Internationally, the MEW holds a special status in Marx-Engels research because much of its content is based on the original German manuscripts rather than translations from other languages. This status is shared only by the 50-volume English-language Marx/Engels Collected Works (MECW), where approximately 30% of the texts are in the original English. The volumes published until 1989 saw multiple reprints, with each volume selling over 60,000 copies. By the end of the German Democratic Republic (GDR), approximately 3.5 million MEW volumes had been printed, with about 1,500 copies per volume exported to over 30 countries, including 500-600 to Japan.

After the fall of the GDR, the publication of the MEW was halted but was resumed in 1999 when the PDS-affiliated Rosa Luxemburg Foundation took over the editorship. Since then, around a dozen volumes have been reprinted without changes, while other volumes have seen regular new editions with revised prefaces, annotations, chronologies, and person registers.

Structurally, the MEW does not have a designated division into sections as seen in the MEGA. Instead, the volumes are continuously numbered. However, the edition can be broadly categorized into three or four areas:

  1. Volumes 1-22 (Works and Articles): These volumes include well-known philosophical, economic, historical, and political works by Marx and Engels, such as “The German Ideology” (volume 3), “The Communist Manifesto” (volume 4), “The Eighteenth Brumaire of Louis Bonaparte” (volume 8), “Critique of the Gotha Program” (volume 19), and Engels’ “Anti-Dühring” (volume 20).
  2. Volumes 23-26.3 (Economic Writings): This section comprises Marx’s main work “Capital” (volumes 23-25) and “Theories of Surplus Value” (volumes 26.1-26.3), part of the economic manuscript from 1861-1863.
  3. Volumes 27-39 (Letters): These volumes contain the correspondence between Marx and Engels and their letters to third parties from 1842-1895.
  4. Volumes 40-44 (Supplementary Volumes): Volumes 40 and 41 supplement previously omitted material from before 1844, volume 42 includes the “Grundrisse” from 1857/58, and volumes 43 and 44 complete the economic manuscript from 1861-1863.

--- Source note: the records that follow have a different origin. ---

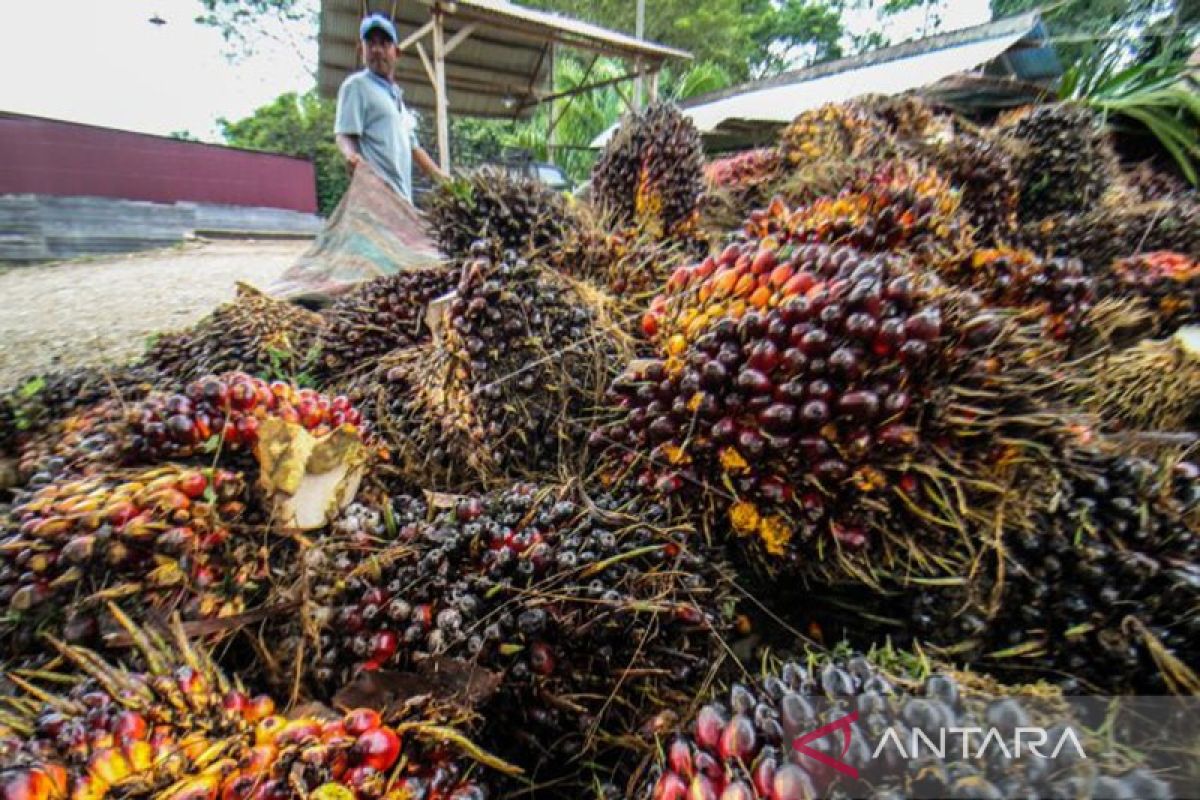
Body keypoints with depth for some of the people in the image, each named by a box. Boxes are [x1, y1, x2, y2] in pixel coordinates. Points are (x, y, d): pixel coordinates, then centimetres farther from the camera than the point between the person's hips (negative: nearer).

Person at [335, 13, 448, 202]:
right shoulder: (356, 85, 5)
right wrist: (352, 155, -29)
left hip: (402, 196, 8)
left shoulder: (397, 96, 29)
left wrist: (445, 180, 27)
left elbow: (413, 147, 31)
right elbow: (344, 134, -6)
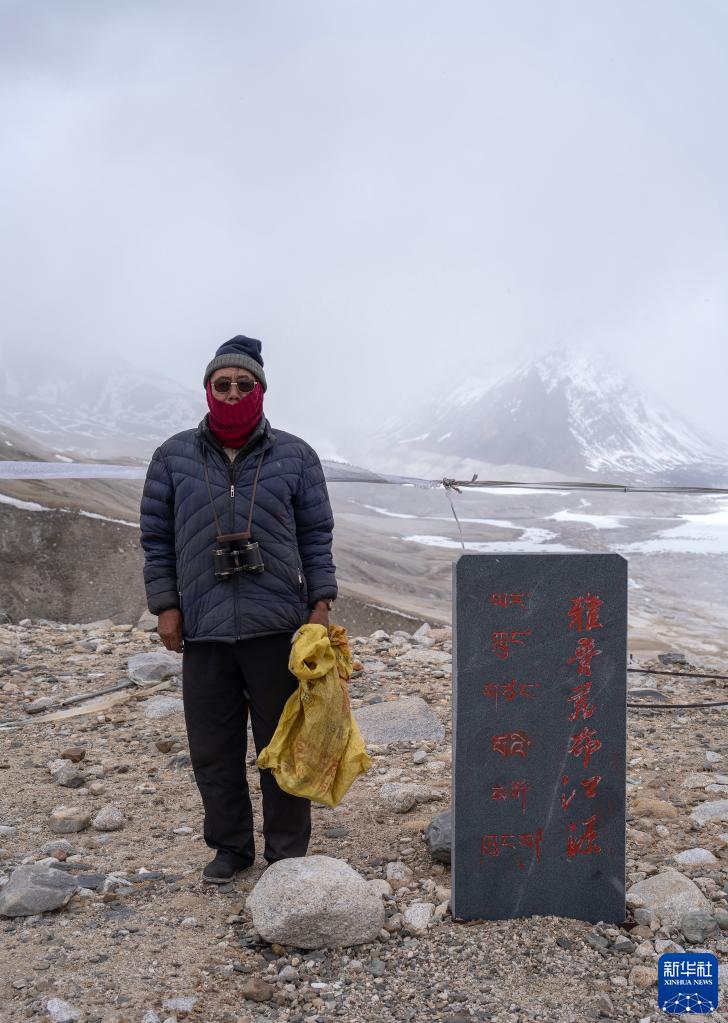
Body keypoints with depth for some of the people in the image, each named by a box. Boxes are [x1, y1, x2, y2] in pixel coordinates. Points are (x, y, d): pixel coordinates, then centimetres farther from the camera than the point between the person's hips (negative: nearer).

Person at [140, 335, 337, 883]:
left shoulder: (295, 456, 5)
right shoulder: (174, 456, 7)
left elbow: (317, 535, 7)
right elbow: (156, 537, 10)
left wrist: (321, 601, 0)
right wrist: (165, 605, 3)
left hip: (277, 629, -1)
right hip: (203, 631, 2)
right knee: (213, 750, 9)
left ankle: (287, 853, 21)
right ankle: (231, 847, 27)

Additionally, two index volumes were published in 1966 and 1971, and a subject index for volumes 1-39 was released in 1989.

The Marx-Engels-Werke (MEW) represents an unparalleled academic and political endeavor, preserving and disseminating the works of two of the most influential thinkers in modern history. This edition remains a cornerstone for scholars and researchers, providing a rich, authoritative foundation for the study of Marxist theory and its historical development.